Board games align more with the competitive “meta” aspect of wargaming – which is what most people claim to enjoy less than narrative play and memorable moments. In fact boardgaming has slowly infiltrated wargames which were – originally – some dudes with an umpire mostly ad-libbing, with cool unexpected things being randomly added. Winning may be salvaging some troops from an unwinnable battle - not an even battle over points. Popular-but-bad games like 40K actually edge in to boardgame territory.
Boardgames are more about winning or losing than cool narratives....
“No they are not!” “Insertname is a great co-op game”
Boardgames tend to be either a (a) largely random (b) social engineering or (c) an optimally solvable puzzle. I see this with family – after about the fourth play though a meta (optimal) playstyle has emerged; once they notice it* the game tends to be abandoned. It’s like those citybuilder PC games.
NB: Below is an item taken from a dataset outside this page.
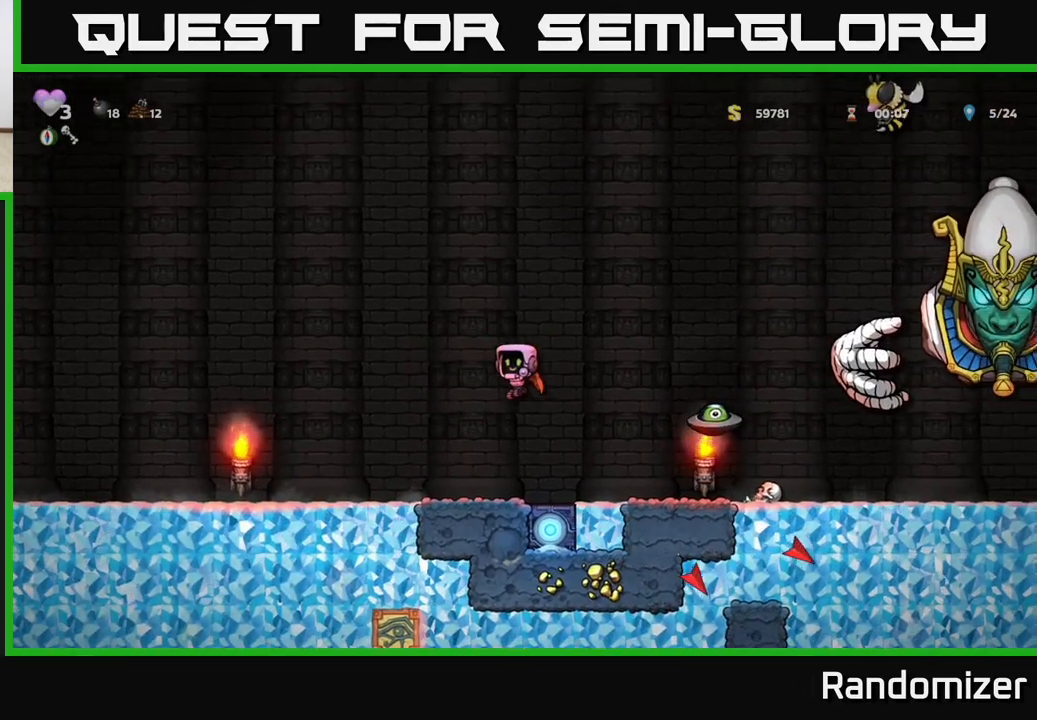
{"buttons": [], "left_stick": "center", "events": [[67, "A", "up"], [150, "left_stick", "center"]]}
Once you’ve ‘solved’ the game there’s not much point lingering if there isn’t the hobby aspect (collect, paint models, build terrain etc.) *No, I wouldn't point it out to a 10 year old, to sabotage the game because that would be wrong. While wargames are a puzzle too the board (terrain) and often the sides (pieces) are usually random enough - usually the "meta" is to build around the strongest pieces.
Tape measures are messy. Line of sight and coherency is not precise. There isn’t a grid or hex where figures are precisely fixed. Wargames are more fluid and ‘real’ than the sterile abstraction and ‘gameiness’ of boardgames
Boardgame gameplay can be very samey. Boardgames have exploded in popularity (and become more mainstream) but also stagnated. Often new games are just old ones with a bit added or removed. I can say to my wife “x is just the drafting phase of y game but with cavemen cards instead of a pirate theme.”
Of course you can claim this about wargames, but unlike boardgames they are not relying solely on gameplay mechanics but tend to be driven by the fluff/background/universe. No one is doing a deep lore dive into the Sagrada universe. No one is making a movie about Monopoly (OK they did about Battleships but the only thing in common with the grid game is the word ‘battleship.’)
----
...I could go on (and I might) but this is actually a pretty long rant already and I've had my fun and want to go skateboarding. I may pop back on and add more to this; so bear in mind this is subject to change, if I decide to more seriously expand on the topic.
Obviously this is pretty tongue in cheek; but the actual aim is it might provoke interesting discussions:
Can wargames learn anything from boardgames? Are there concepts and mechanics that would benefit/could be borrowed? Or are boardgames just irremediably lame?
Why even have games and rules at all with an ethos like this, if it's all about the toys?